New England Yearly Meeting of Friends Quaker History Collection
During the early twentieth century, the library at the Moses Brown School (formerly the Friends Boarding School) became an informal repository for Quaker manuscripts reflecting the history and work of the Society of Friends. Most of these materials were later transferred for custody to the school’s governing body, the New England Yearly Meeting of Friends.

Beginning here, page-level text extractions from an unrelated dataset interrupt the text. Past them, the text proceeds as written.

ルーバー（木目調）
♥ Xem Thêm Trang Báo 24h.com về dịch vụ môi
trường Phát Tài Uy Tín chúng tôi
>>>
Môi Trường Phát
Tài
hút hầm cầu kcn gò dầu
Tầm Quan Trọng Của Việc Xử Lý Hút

This miscellaneous assortment of letters was apparently set aside by the staff at the Moses Brown School due to their historical content and preserved in the “vault.” Many of the letters appear to have been retained as good examples of Quaker expression of family and friendly bonds or as documentation about significant periods in Quaker history, particularly the Gurneyite-Wilburite controversy of the 1840s, and several touch on Quaker involvement in the antislavery and peace movements. Of special note are four interesting letters from the Quaker minister and social reformer, Elizabeth Comstock, written during and just after the Civil War; a series of nine lengthy letters from a visiting English minister Isaac Stephenson, traveling through New England meetings; a substantial series of letters from prominent Friend Samuel Boyd Tobey; and three letters from Harriet Beecher Stowe to Sarah F. Tobey regarding attempts to connect Stowe with Alexander T. Stewart in hopes of raising funds for her plans for the education of women.